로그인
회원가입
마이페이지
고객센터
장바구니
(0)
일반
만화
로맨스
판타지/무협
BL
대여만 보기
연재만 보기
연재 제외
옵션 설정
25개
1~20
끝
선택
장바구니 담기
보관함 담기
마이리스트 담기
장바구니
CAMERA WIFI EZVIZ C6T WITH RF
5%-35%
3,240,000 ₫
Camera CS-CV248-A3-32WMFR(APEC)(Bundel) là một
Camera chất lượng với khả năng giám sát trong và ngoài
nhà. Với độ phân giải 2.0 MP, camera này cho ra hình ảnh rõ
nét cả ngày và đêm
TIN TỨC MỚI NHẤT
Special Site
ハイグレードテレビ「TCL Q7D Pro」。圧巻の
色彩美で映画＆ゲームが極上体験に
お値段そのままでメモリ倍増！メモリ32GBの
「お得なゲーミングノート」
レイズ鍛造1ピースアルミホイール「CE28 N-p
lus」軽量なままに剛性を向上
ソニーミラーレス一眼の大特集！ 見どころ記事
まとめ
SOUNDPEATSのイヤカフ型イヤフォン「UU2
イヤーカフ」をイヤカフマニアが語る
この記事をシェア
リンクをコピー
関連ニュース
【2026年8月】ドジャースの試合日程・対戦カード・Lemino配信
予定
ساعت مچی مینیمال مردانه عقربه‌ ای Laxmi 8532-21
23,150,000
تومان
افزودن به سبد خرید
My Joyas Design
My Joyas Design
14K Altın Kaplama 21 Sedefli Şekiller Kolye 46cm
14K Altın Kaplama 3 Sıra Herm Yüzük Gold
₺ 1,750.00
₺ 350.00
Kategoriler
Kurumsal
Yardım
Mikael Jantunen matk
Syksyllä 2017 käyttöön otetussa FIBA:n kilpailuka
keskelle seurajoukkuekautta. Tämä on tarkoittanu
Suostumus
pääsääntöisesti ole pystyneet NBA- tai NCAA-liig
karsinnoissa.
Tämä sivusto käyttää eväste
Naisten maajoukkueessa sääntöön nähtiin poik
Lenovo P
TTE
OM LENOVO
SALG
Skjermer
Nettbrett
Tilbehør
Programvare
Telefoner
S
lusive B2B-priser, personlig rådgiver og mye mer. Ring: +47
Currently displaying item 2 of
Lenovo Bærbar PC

• _Work required_
In full, transcribe each entry of the material exactly.

• _Result below_
로그인
회원가입
마이페이지
고객센터
장바구니
(0)
일반
만화
로맨스
판타지/무협
BL
대여만 보기
연재만 보기
연재 제외
옵션 설정
25개
1~20
끝
선택
장바구니 담기
보관함 담기
마이리스트 담기
장바구니
CAMERA WIFI EZVIZ C6T WITH RF
5%-35%
3,240,000 ₫
Camera CS-CV248-A3-32WMFR(APEC)(Bundel) là một
Camera chất lượng với khả năng giám sát trong và ngoài
nhà. Với độ phân giải 2.0 MP, camera này cho ra hình ảnh rõ
nét cả ngày và đêm
TIN TỨC MỚI NHẤT
Special Site
ハイグレードテレビ「TCL Q7D Pro」。圧巻の
色彩美で映画＆ゲームが極上体験に
お値段そのままでメモリ倍増！メモリ32GBの
「お得なゲーミングノート」
レイズ鍛造1ピースアルミホイール「CE28 N-p
lus」軽量なままに剛性を向上
ソニーミラーレス一眼の大特集！ 見どころ記事
まとめ
SOUNDPEATSのイヤカフ型イヤフォン「UU2
イヤーカフ」をイヤカフマニアが語る
この記事をシェア
リンクをコピー
関連ニュース
【2026年8月】ドジャースの試合日程・対戦カード・Lemino配信
予定
ساعت مچی مینیمال مردانه عقربه‌ ای Laxmi 8532-21
23,150,000
تومان
افزودن به سبد خرید
My Joyas Design
My Joyas Design
14K Altın Kaplama 21 Sedefli Şekiller Kolye 46cm
14K Altın Kaplama 3 Sıra Herm Yüzük Gold
₺ 1,750.00
₺ 350.00
Kategoriler
Kurumsal
Yardım
Mikael Jantunen matk
Syksyllä 2017 käyttöön otetussa FIBA:n kilpailuka
keskelle seurajoukkuekautta. Tämä on tarkoittanu
Suostumus
pääsääntöisesti ole pystyneet NBA- tai NCAA-liig
karsinnoissa.
Tämä sivusto käyttää eväste
Naisten maajoukkueessa sääntöön nähtiin poik
Lenovo P
TTE
OM LENOVO
SALG
Skjermer
Nettbrett
Tilbehør
Programvare
Telefoner
S
lusive B2B-priser, personlig rådgiver og mye mer. Ring: +47
Currently displaying item 2 of
Lenovo Bærbar PC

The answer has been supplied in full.